Printed with permission
Hello, My name is Dave; I live in Maryland in the USA. 20 years ago I began to write down the profound experience that I had which I believe God used to lead me to His son, Christ Jesus, and to accept His work on Calvary as the substitute for my debt.
I was raised Catholic, and attended church regularly as a child, so I did learn some matters concerning Jesus in my youth. However, I never felt drawn to accept the Word of God as true. In 1991, my second son, Greg, who was only 18 months old, was diagnosed with AML leukemia. I was crushed, because I feared for his death, and wanted to be able to love him for my entire life.
In this condition, God led me to read the Bible. For the first time, I began to read the Gospel of Matthew, without doubting its authority. I was filled with awe and the plight I was in, regarding my son’s illness, was lightened in great measure, because I came to believe that both my son and I would one day be together in the hereafter, because of what Christ did on Calvary. His Gospels clearly pointed to faith in Him alone as the path to be on. The Word was hard for me to always understand, but when I chose to accept it as true, and not doubt it, I was given understanding. Eventually, I accepted Christ as my savior, after completing an assessment of my self worth, which would always leave my wanting for merit to attain salvation.
My son endured two bone marrow transplants. After the second one, in October of 1992, it appeared not to work. The doctors were 95% certain that he would die from his disease, shortly. I brought him home. He was only 2 1/2 years old. I put him on the couch in our family room. He was, indeed, very ill. His gums were bleeding, his skin was tallow and the whites of his eyes were yellow and bloodshot. He appeared near death, indeed. He stared at the ceiling in our family room, which was a plain white ceiling and said, “Not go home right now; I stay. See the candles?” It was around Christmas time, so we thought he was referring to the candles in the windows out front. He said, “No, see the candles?” as he pointed to our ceiling. This happened over a weekend, and the doctors asked us, if he survived the weekend, to bring him back to the hospital where they would do a bone-marrow aspirate to confirm what they expected, namely, that his platelet cancer had fully metastasized. We brought him back to the hospital that Monday. They did the test. To everyone’s great surprise, they found no cancer in him at all, and his vital signs and blood counts all indicated that he was well on his way to recovery. We were all dumfounded.

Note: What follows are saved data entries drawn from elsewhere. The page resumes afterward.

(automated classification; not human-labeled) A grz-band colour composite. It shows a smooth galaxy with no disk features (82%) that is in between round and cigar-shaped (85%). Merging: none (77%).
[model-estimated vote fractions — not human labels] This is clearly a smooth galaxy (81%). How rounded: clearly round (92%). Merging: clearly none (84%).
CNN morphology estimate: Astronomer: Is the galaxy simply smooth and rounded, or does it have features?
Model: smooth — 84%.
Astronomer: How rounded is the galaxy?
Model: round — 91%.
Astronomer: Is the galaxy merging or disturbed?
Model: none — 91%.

I turned to the Bible, as I was confused as to why the world experts told us our child was about to die from cancer, and then days later, he seemed to make a miraculous recovery. I began reading Revelations for the first time. I got to Revelation 1:20 and gasped . . . John the Apostle had a vision of heaven, which indwelt the cosmic Christ, who walked among the candlesticks in heaven which corresponded to churches here on Earth. Remember Greg’s comments? He was dying. He said “I not go home right now; I stay. See the candles?” He saw heaven as it really exists, called it home, and was somehow spared for a time from going to the place he was caused to call home.

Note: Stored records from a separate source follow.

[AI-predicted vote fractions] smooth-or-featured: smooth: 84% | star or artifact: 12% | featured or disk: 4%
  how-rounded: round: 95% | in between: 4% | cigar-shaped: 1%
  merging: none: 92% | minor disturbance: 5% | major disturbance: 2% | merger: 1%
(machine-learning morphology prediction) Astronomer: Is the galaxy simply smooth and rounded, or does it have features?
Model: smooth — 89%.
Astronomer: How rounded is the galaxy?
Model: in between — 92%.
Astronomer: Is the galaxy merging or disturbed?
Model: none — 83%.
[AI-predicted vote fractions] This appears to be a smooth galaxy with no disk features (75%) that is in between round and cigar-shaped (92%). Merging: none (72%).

Greg lived another nine months, until his cancer once again metastasized and ended his life on September 12, 1993. However, as his mother and I provided his home-based hospice, we were regaled with further astounding events. Before Greg died, he went into a coma. Just before he passed, he came out of his coma. He looked at us through far-away eyes, and said, “Everything is green” (see Revelation 4:3 ). He said, “The men are here now; I have to go. I love you Mom, I love you, Dad.” He closed his eyes, never to reopen them. Several days later, his heart stopped, and he was pronounced dead by the home-health nurse. The pain I felt at that moment, in spite of my faith, was excruciating. It was as if my healthy, happy 3 1/2 year old was just hit by a car and killed. As I carried his cold, heavy-in-my-arms body out to the funeral director’s van, and handed the shell of my son to the director, I realized why my pain was so great. I realized that I could never be his father again.
My solace, though, was in believing that he now had a much greater father than I could ever hope to be. A heavenly and eternal father.